## YOUR OBJECTIVE
In the listing below, find the line with "(IHC) micrograph of" and the line with "magnification brightfield microscopy". Repeat those two lines and all lines between them exactly.

## ENTRIES SUPPLIED
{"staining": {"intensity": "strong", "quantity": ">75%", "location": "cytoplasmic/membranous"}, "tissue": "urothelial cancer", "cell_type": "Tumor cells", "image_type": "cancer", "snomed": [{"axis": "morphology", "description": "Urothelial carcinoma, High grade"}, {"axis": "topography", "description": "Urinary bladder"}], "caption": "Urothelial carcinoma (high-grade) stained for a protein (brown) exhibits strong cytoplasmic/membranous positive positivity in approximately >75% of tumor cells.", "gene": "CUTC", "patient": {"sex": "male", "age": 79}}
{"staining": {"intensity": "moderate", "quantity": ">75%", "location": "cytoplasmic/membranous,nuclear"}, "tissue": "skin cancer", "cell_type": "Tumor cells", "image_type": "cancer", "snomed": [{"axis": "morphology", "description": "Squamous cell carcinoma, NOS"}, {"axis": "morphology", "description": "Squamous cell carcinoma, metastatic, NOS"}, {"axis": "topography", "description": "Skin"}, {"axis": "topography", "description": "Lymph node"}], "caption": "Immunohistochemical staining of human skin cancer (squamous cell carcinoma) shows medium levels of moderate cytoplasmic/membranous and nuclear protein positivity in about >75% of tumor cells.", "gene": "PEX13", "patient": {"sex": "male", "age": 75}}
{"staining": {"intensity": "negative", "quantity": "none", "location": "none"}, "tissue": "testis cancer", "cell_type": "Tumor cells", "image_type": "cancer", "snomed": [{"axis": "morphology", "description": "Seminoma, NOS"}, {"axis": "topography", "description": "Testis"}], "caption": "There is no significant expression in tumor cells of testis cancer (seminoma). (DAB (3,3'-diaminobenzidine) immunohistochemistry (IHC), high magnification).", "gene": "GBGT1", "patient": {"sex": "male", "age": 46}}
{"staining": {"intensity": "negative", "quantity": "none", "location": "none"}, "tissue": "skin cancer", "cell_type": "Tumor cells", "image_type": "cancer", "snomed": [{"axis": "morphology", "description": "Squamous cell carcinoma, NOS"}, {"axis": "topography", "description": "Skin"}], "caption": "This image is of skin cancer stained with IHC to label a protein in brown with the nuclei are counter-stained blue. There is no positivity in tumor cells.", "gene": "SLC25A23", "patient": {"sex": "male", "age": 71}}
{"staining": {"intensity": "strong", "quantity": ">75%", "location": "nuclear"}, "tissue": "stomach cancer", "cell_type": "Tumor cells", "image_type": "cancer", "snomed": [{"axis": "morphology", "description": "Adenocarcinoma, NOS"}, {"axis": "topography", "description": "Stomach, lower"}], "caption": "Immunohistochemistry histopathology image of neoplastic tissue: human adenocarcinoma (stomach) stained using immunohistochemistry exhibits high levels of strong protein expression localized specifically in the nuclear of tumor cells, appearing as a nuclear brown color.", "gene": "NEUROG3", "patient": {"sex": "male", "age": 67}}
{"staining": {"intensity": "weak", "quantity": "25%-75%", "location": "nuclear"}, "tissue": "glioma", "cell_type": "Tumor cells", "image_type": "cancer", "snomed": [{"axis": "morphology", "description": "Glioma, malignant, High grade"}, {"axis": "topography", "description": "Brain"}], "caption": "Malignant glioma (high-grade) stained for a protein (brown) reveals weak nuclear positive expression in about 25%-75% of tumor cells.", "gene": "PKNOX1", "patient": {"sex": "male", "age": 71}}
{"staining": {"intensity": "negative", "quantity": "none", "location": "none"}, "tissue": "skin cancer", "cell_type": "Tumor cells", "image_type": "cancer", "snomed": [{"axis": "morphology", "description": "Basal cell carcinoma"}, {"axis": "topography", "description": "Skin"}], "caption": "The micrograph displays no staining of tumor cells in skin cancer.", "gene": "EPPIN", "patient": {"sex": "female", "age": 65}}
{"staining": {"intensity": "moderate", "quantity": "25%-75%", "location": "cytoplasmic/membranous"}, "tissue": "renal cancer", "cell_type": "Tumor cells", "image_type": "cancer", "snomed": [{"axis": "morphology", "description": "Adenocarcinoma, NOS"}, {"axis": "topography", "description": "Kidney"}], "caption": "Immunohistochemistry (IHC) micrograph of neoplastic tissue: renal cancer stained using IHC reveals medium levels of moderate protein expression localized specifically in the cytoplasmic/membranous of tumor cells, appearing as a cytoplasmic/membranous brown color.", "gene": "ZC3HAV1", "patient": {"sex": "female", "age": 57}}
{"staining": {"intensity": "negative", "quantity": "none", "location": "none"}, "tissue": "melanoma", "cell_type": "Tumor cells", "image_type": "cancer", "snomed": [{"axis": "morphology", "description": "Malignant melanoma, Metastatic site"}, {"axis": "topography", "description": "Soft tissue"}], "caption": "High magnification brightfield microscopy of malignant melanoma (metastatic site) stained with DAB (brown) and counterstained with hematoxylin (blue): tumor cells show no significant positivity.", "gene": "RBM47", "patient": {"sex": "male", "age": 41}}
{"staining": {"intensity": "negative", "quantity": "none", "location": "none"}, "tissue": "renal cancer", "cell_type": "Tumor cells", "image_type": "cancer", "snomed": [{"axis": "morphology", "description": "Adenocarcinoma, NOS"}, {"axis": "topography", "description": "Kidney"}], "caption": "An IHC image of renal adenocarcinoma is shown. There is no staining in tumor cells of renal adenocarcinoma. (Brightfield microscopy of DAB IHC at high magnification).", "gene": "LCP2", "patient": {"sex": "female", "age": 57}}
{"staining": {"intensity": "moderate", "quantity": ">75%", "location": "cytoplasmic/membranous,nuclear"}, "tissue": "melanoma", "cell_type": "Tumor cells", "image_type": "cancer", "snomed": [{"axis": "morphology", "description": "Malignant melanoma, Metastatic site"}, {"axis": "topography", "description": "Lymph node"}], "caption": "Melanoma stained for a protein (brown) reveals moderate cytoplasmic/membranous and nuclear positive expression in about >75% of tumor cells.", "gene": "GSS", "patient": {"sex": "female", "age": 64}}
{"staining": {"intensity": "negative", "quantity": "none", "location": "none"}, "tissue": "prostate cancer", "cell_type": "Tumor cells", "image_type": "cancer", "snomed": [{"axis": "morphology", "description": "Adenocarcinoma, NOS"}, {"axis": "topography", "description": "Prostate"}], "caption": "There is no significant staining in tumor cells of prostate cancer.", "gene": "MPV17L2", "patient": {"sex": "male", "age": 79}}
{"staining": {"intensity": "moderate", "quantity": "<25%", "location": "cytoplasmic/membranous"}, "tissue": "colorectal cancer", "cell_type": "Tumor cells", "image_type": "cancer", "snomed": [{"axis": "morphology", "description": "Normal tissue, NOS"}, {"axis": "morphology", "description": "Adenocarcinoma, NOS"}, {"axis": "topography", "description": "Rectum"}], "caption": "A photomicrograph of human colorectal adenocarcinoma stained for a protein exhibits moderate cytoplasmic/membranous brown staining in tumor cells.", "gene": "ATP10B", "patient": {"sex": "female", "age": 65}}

## OUTPUT FOR THIS TASK
{"staining": {"intensity": "moderate", "quantity": "25%-75%", "location": "cytoplasmic/membranous"}, "tissue": "renal cancer", "cell_type": "Tumor cells", "image_type": "cancer", "snomed": [{"axis": "morphology", "description": "Adenocarcinoma, NOS"}, {"axis": "topography", "description": "Kidney"}], "caption": "Immunohistochemistry (IHC) micrograph of neoplastic tissue: renal cancer stained using IHC reveals medium levels of moderate protein expression localized specifically in the cytoplasmic/membranous of tumor cells, appearing as a cytoplasmic/membranous brown color.", "gene": "ZC3HAV1", "patient": {"sex": "female", "age": 57}}
{"staining": {"intensity": "negative", "quantity": "none", "location": "none"}, "tissue": "melanoma", "cell_type": "Tumor cells", "image_type": "cancer", "snomed": [{"axis": "morphology", "description": "Malignant melanoma, Metastatic site"}, {"axis": "topography", "description": "Soft tissue"}], "caption": "High magnification brightfield microscopy of malignant melanoma (metastatic site) stained with DAB (brown) and counterstained with hematoxylin (blue): tumor cells show no significant positivity.", "gene": "RBM47", "patient": {"sex": "male", "age": 41}}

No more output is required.